Container Location: Uses $HOME/projection_latest.sif as the container image
Mounted Directories:
- Workspace: Job-specific workspace at /tmp/projection_${SLURM_JOB_ID} → /workspace
- Data: Project data from $DATA_PATH → /workspace/data

Environment Configuration:

SINGULARITYENV_LC_ALL=C.UTF-8
SINGULARITYENV_LANG=C.UTF-8
SINGULARITYENV_WANDB_API_KEY=$WANDB_API_KEY

GPU Support: Container runs with --nv flag for NVIDIA GPU access

To update the container image, use the provided script:

scripts/slurm/pull_latest.sh

This containerized approach ensures consistent software environments, proper isolation, and reproducible experiments across different compute nodes in the cluster.

AWS SageMaker Training¶

Note: The AWS SageMaker integration is currently in beta and serves as a proof of concept.

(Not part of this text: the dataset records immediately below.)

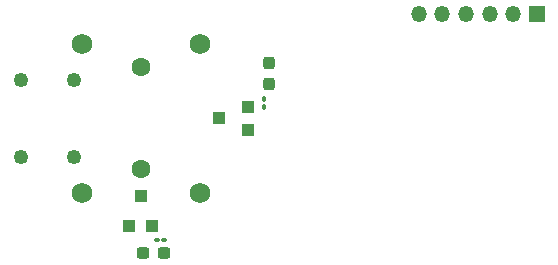
<source format=gbr>
%TF.GenerationSoftware,KiCad,Pcbnew,7.0.6*%
%TF.CreationDate,2023-12-14T14:37:07-08:00*%
%TF.ProjectId,UGC_SubStick,5547435f-5375-4625-9374-69636b2e6b69,rev?*%
%TF.SameCoordinates,Original*%
%TF.FileFunction,Soldermask,Top*%
%TF.FilePolarity,Negative*%
%FSLAX46Y46*%
G04 Gerber Fmt 4.6, Leading zero omitted, Abs format (unit mm)*
G04 Created by KiCad (PCBNEW 7.0.6) date 2023-12-14 14:37:07*
%MOMM*%
%LPD*%
G01*
G04 APERTURE LIST*
G04 Aperture macros list*
%AMRoundRect*
0 Rectangle with rounded corners*
0 $1 Rounding radius*
0 $2 $3 $4 $5 $6 $7 $8 $9 X,Y pos of 4 corners*
0 Add a 4 corners polygon primitive as box body*
4,1,4,$2,$3,$4,$5,$6,$7,$8,$9,$2,$3,0*
0 Add four circle primitives for the rounded corners*
1,1,$1+$1,$2,$3*
1,1,$1+$1,$4,$5*
1,1,$1+$1,$6,$7*
1,1,$1+$1,$8,$9*
0 Add four rect primitives between the rounded corners*
20,1,$1+$1,$2,$3,$4,$5,0*
20,1,$1+$1,$4,$5,$6,$7,0*
20,1,$1+$1,$6,$7,$8,$9,0*
20,1,$1+$1,$8,$9,$2,$3,0*%
G04 Aperture macros list end*
%ADD10R,1.000000X1.000000*%
%ADD11RoundRect,0.237500X-0.300000X-0.237500X0.300000X-0.237500X0.300000X0.237500X-0.300000X0.237500X0*%
%ADD12RoundRect,0.100000X-0.130000X-0.100000X0.130000X-0.100000X0.130000X0.100000X-0.130000X0.100000X0*%
%ADD13C,1.750000*%
%ADD14C,1.600000*%
%ADD15C,1.250000*%
%ADD16R,1.350000X1.350000*%
%ADD17O,1.350000X1.350000*%
%ADD18RoundRect,0.237500X-0.237500X0.300000X-0.237500X-0.300000X0.237500X-0.300000X0.237500X0.300000X0*%
%ADD19RoundRect,0.100000X0.100000X-0.130000X0.100000X0.130000X-0.100000X0.130000X-0.100000X-0.130000X0*%
G04 APERTURE END LIST*
D10*
%TO.C,U2*%
X256307200Y-150638518D03*
X256307200Y-148738518D03*
X253807200Y-149688518D03*
%TD*%
%TO.C,U1*%
X246257200Y-158788518D03*
X248157200Y-158788518D03*
X247207200Y-156288518D03*
%TD*%
D11*
%TO.C,C1*%
X247437500Y-161100000D03*
X249162500Y-161100000D03*
%TD*%
D12*
%TO.C,R1*%
X248580000Y-160000000D03*
X249220000Y-160000000D03*
%TD*%
D13*
%TO.C,SW1*%
X242207200Y-143363518D03*
X242207200Y-156013518D03*
D14*
X247207200Y-145388518D03*
X247207200Y-153988518D03*
D13*
X252207200Y-143363518D03*
X252207200Y-156013518D03*
D15*
X241557200Y-146438518D03*
X241557200Y-152938518D03*
X237057200Y-146438518D03*
X237057200Y-152938518D03*
%TD*%
D16*
%TO.C,J1*%
X280761001Y-140867407D03*
D17*
X278761001Y-140867407D03*
X276761001Y-140867407D03*
X274761001Y-140867407D03*
X272761001Y-140867407D03*
X270761001Y-140867407D03*
%TD*%
D18*
%TO.C,C2*%
X258100000Y-145037500D03*
X258100000Y-146762500D03*
%TD*%
D19*
%TO.C,R2*%
X257650000Y-148720000D03*
X257650000Y-148080000D03*
%TD*%
M02*

</source>
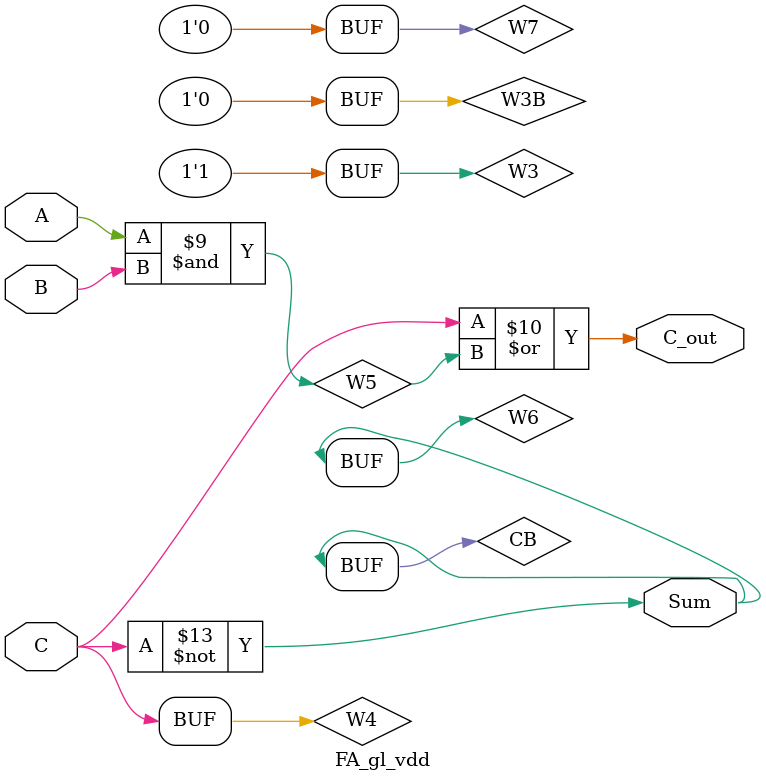
<source format=v>
module FA_gl_vdd(A,B,C,Sum,C_out);
input A,B,C;
output wire Sum,C_out;
wire w1,w2,w3,w4,w5,w6,w7;
wire AB,BB,CB,W3B;
not(AB,A);
not(BB,B);
not(CB,C);
not(W3B,W3);
and(W1,A,BB);
and(W2,AB,B);
or(W3,W1,W2,1'b1);

and(W6,W3,CB);
and(W7,W3B,C);
or(Sum,W6,W7);

and(W4,C,W3);
and(W5,A,B);
or(C_out,W4,W5);

endmodule

</source>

While the setup provides a solid foundation for cloud training, it has not undergone extensive testing and can encounter issues.

The framework supports training on AWS SageMaker using custom ECR (Elastic Container Registry) images. This setup provides scalable cloud training with managed infrastructure.

Prerequisites¶

AWS CLI Setup:

# Configure AWS CLI with your credentials
aws configure

# Login to Amazon ECR
aws ecr get-login-password --region <your-region> | docker login --username AWS --password-stdin <your-account>.dkr.ecr.<your-region>.amazonaws.com

Docker Image: Base image: PyTorch training container from AWS Deep Learning Containers Location: docker/aws/Dockerfile Custom additions:
- Rye package management
- SageMaker directory structure
- NVIDIA CUDA support

Directory Structure¶

docker/aws/
  └── Dockerfile           # SageMaker-compatible container definition

scripts/aws/
  ├── entrypoint.sh       # Container entry point
  ├── sm_entrypoint.py    # Hydra configuration adapter
  ├── train.py            # SageMaker training script
  └── test.py            # Test script for validation

Configuration¶

The training job uses Hydra configurations with SageMaker-specific adaptations:

Hyperparameters: Passed as SageMaker training job parameters are automatically translated to Hydra format
Environment: Uses standard SageMaker paths:
- /opt/ml/input/data/training: Training data
- /opt/ml/model: Model artifacts
- /opt/ml/output: Training outputs

Usage¶

Build and Push Image:

# From project root
docker build -t <your-repo>/projection:latest -f docker/aws/Dockerfile .
docker push <your-repo>/projection:latest

Launch Training: Use the AWS SageMaker SDK or console to launch a training job with:
- Training image: Your pushed ECR image
- Entry point: /opt/ml/code/entrypoint.sh
- Hyperparameters: Passed as standard SageMaker hyperparameters

The SageMaker setup automatically handles infrastructure provisioning, data transfer, and artifact management while maintaining compatibility with the local training workflow through Hydra configurations.